The problem:
Below is a set of entries; copy all of them exactly.

[Saved entries]

=======

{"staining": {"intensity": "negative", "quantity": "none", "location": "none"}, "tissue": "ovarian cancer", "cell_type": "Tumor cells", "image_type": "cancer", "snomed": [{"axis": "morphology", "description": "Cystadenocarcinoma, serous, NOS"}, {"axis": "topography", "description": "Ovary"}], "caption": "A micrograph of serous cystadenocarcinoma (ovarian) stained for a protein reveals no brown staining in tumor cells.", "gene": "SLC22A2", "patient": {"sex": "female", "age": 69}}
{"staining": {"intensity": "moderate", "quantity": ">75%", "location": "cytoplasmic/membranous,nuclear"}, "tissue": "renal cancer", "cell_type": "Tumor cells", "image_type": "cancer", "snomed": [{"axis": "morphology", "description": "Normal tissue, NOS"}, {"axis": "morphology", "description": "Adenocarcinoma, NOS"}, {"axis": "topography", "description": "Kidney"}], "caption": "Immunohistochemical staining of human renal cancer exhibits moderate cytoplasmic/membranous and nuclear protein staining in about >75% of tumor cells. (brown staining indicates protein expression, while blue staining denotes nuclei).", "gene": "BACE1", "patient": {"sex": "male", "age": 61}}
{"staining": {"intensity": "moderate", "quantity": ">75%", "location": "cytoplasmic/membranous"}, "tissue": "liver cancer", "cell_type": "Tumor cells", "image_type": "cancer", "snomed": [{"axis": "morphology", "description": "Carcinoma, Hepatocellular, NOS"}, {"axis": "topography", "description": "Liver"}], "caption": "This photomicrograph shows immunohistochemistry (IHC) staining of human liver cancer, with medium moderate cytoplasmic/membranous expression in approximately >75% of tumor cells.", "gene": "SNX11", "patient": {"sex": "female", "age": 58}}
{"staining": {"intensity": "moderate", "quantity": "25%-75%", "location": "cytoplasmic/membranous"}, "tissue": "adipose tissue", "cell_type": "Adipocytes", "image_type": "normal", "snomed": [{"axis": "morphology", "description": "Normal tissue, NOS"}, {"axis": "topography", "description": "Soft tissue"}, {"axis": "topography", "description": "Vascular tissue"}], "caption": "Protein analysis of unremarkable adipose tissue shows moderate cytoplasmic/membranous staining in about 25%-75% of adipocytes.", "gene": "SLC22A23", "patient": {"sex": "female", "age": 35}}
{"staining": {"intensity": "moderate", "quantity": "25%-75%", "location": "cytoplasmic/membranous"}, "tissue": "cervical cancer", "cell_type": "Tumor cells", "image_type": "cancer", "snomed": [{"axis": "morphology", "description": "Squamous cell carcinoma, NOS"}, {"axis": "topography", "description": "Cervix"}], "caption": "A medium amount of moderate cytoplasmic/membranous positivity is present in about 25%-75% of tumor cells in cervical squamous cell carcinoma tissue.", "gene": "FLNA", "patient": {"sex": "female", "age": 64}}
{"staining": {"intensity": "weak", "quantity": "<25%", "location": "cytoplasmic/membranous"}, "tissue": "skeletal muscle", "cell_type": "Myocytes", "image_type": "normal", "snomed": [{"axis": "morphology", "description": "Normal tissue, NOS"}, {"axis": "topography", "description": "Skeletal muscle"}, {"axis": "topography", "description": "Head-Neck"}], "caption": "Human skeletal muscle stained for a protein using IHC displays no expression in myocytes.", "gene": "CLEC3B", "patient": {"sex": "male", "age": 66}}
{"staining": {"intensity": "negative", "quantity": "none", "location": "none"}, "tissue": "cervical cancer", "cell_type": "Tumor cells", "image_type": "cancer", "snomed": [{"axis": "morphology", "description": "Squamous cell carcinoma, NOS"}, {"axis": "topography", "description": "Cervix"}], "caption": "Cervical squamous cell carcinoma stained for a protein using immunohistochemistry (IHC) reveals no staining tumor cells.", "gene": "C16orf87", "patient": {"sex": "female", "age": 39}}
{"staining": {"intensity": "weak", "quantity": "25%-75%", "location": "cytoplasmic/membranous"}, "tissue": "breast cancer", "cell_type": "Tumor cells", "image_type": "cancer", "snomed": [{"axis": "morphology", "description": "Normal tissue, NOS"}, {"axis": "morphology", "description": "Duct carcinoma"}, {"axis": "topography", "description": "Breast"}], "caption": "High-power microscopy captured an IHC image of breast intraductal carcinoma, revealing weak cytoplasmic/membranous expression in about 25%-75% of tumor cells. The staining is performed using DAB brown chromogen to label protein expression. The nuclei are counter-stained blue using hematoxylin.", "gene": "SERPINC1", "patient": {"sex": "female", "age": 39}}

=======

Solution to the exercise:
{"staining": {"intensity": "negative", "quantity": "none", "location": "none"}, "tissue": "ovarian cancer", "cell_type": "Tumor cells", "image_type": "cancer", "snomed": [{"axis": "morphology", "description": "Cystadenocarcinoma, serous, NOS"}, {"axis": "topography", "description": "Ovary"}], "caption": "A micrograph of serous cystadenocarcinoma (ovarian) stained for a protein reveals no brown staining in tumor cells.", "gene": "SLC22A2", "patient": {"sex": "female", "age": 69}}
{"staining": {"intensity": "moderate", "quantity": ">75%", "location": "cytoplasmic/membranous,nuclear"}, "tissue": "renal cancer", "cell_type": "Tumor cells", "image_type": "cancer", "snomed": [{"axis": "morphology", "description": "Normal tissue, NOS"}, {"axis": "morphology", "description": "Adenocarcinoma, NOS"}, {"axis": "topography", "description": "Kidney"}], "caption": "Immunohistochemical staining of human renal cancer exhibits moderate cytoplasmic/membranous and nuclear protein staining in about >75% of tumor cells. (brown staining indicates protein expression, while blue staining denotes nuclei).", "gene": "BACE1", "patient": {"sex": "male", "age": 61}}
{"staining": {"intensity": "moderate", "quantity": ">75%", "location": "cytoplasmic/membranous"}, "tissue": "liver cancer", "cell_type": "Tumor cells", "image_type": "cancer", "snomed": [{"axis": "morphology", "description": "Carcinoma, Hepatocellular, NOS"}, {"axis": "topography", "description": "Liver"}], "caption": "This photomicrograph shows immunohistochemistry (IHC) staining of human liver cancer, with medium moderate cytoplasmic/membranous expression in approximately >75% of tumor cells.", "gene": "SNX11", "patient": {"sex": "female", "age": 58}}
{"staining": {"intensity": "moderate", "quantity": "25%-75%", "location": "cytoplasmic/membranous"}, "tissue": "adipose tissue", "cell_type": "Adipocytes", "image_type": "normal", "snomed": [{"axis": "morphology", "description": "Normal tissue, NOS"}, {"axis": "topography", "description": "Soft tissue"}, {"axis": "topography", "description": "Vascular tissue"}], "caption": "Protein analysis of unremarkable adipose tissue shows moderate cytoplasmic/membranous staining in about 25%-75% of adipocytes.", "gene": "SLC22A23", "patient": {"sex": "female", "age": 35}}
{"staining": {"intensity": "moderate", "quantity": "25%-75%", "location": "cytoplasmic/membranous"}, "tissue": "cervical cancer", "cell_type": "Tumor cells", "image_type": "cancer", "snomed": [{"axis": "morphology", "description": "Squamous cell carcinoma, NOS"}, {"axis": "topography", "description": "Cervix"}], "caption": "A medium amount of moderate cytoplasmic/membranous positivity is present in about 25%-75% of tumor cells in cervical squamous cell carcinoma tissue.", "gene": "FLNA", "patient": {"sex": "female", "age": 64}}
{"staining": {"intensity": "weak", "quantity": "<25%", "location": "cytoplasmic/membranous"}, "tissue": "skeletal muscle", "cell_type": "Myocytes", "image_type": "normal", "snomed": [{"axis": "morphology", "description": "Normal tissue, NOS"}, {"axis": "topography", "description": "Skeletal muscle"}, {"axis": "topography", "description": "Head-Neck"}], "caption": "Human skeletal muscle stained for a protein using IHC displays no expression in myocytes.", "gene": "CLEC3B", "patient": {"sex": "male", "age": 66}}
{"staining": {"intensity": "negative", "quantity": "none", "location": "none"}, "tissue": "cervical cancer", "cell_type": "Tumor cells", "image_type": "cancer", "snomed": [{"axis": "morphology", "description": "Squamous cell carcinoma, NOS"}, {"axis": "topography", "description": "Cervix"}], "caption": "Cervical squamous cell carcinoma stained for a protein using immunohistochemistry (IHC) reveals no staining tumor cells.", "gene": "C16orf87", "patient": {"sex": "female", "age": 39}}
{"staining": {"intensity": "weak", "quantity": "25%-75%", "location": "cytoplasmic/membranous"}, "tissue": "breast cancer", "cell_type": "Tumor cells", "image_type": "cancer", "snomed": [{"axis": "morphology", "description": "Normal tissue, NOS"}, {"axis": "morphology", "description": "Duct carcinoma"}, {"axis": "topography", "description": "Breast"}], "caption": "High-power microscopy captured an IHC image of breast intraductal carcinoma, revealing weak cytoplasmic/membranous expression in about 25%-75% of tumor cells. The staining is performed using DAB brown chromogen to label protein expression. The nuclei are counter-stained blue using hematoxylin.", "gene": "SERPINC1", "patient": {"sex": "female", "age": 39}}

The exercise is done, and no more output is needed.